I haven't had any more visits since I posted. I did feel a slight tingling here and there (during waking hours and when laying in bed), but since I am somewhat obsessing about this, I may be hypersensitive and over analyzing things. Sonri referred to something like this.

I am starting to thing this thing has been around for awhile and may have been prepping me. New thoughts and memories keep coming to light. I am going to process it all, then maybe publish a new story regarding all of that.

I still need to go back and reread everything slowly and in depth again. There is a lot to process and take in and I just haven't had the hour or two I need to take to focus my full attention.

If it only visits me during my low periods, then I hope I never see it again. I am back on a positive streak and I need to stay here. My business relies on me staying focused and positive. A part of me thinks that maybe it catches me in a low point, then just keeps pulling me down further and further. Hmmmmmm...
I did not give much info about myself originally. I am a 35 year old woman. I own my own business and I live my own life. I am very in tune with my dreams and my consciousness. If I came off as a hormonal teen, I did not mean too. I am not married, nor do I have kids. I do not plan or yearn for this life either. I was raised as an only child, and I enjoy my time alone. I take on male and female lovers from time to time, but for the most part I am happy living my life as I do. My cat is my only constant companion. I enjoy my space and my freedom. I like who I am, and I like my life.

**Extracted entries:**
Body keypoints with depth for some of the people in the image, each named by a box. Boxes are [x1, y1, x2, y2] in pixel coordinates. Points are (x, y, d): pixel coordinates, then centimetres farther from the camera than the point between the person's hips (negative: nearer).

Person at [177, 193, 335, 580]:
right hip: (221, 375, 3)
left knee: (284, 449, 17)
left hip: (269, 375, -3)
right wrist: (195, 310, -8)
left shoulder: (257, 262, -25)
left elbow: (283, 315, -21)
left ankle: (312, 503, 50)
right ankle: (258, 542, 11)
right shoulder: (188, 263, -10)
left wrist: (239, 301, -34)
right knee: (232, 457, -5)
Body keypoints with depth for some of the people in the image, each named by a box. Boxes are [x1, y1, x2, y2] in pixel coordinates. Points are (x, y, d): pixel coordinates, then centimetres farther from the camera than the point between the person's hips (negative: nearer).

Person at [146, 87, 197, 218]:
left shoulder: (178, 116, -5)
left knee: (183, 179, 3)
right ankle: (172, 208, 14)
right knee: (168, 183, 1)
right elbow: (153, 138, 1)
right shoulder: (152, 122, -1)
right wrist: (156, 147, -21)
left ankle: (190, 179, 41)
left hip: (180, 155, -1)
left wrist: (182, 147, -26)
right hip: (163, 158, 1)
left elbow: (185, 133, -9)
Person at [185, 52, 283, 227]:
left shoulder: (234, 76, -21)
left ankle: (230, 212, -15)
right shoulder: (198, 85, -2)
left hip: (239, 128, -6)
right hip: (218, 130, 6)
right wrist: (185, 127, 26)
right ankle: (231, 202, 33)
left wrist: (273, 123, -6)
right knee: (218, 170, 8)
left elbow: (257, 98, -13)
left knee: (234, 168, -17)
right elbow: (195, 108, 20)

**Exercise tasks:**
(1) According to the forum post, what is the writer's only constant companion?
(2) Write out the forum post between "I am starting" and "all of that.", inclusive.
(3) Extend the forum post, starting after its final sentence.

**Responses by task:**
(1) The writer's cat.

(2)
I am starting to thing this thing has been around for awhile and may have been prepping me. New thoughts and memories keep coming to light. I am going to process it all, then maybe publish a new story regarding all of that.

(3)
That being said, I do have periods of highs and lows. These "beings" (I have other experiences, I just shared the sexual ones) seem to visit during the "lows". This does raise a red flag for me, but I still have never had an issue overpowering them. I don't understand why everyone is so quick to dismiss them as bad. Why can't we interact and learn something from them?
Wow guys! I appreciate all the responses. I am going to take a moment to read them all again in depth instead of just scanning them. My issue with the Jesus talk is that I don't believe it works unless you believe in it. Say things did get out of hand, me calling out Jesus Christ's name would be futile because it would be backed without belief or conviction. This is the main reason I said please don't go there with me. I believe it works for the people who believe in it because their own faith is their power. If it came to it, I would call out to some higher being, but Jesus and/or organized religion would not be a part of it. All the warnings are fine, I appreciate it. I don't really know what I am dealing with and any experiences are good to hear. I hope to hear some possibly positive stories? I am not scared, but curious by these happenings. Time to read it all again slowly.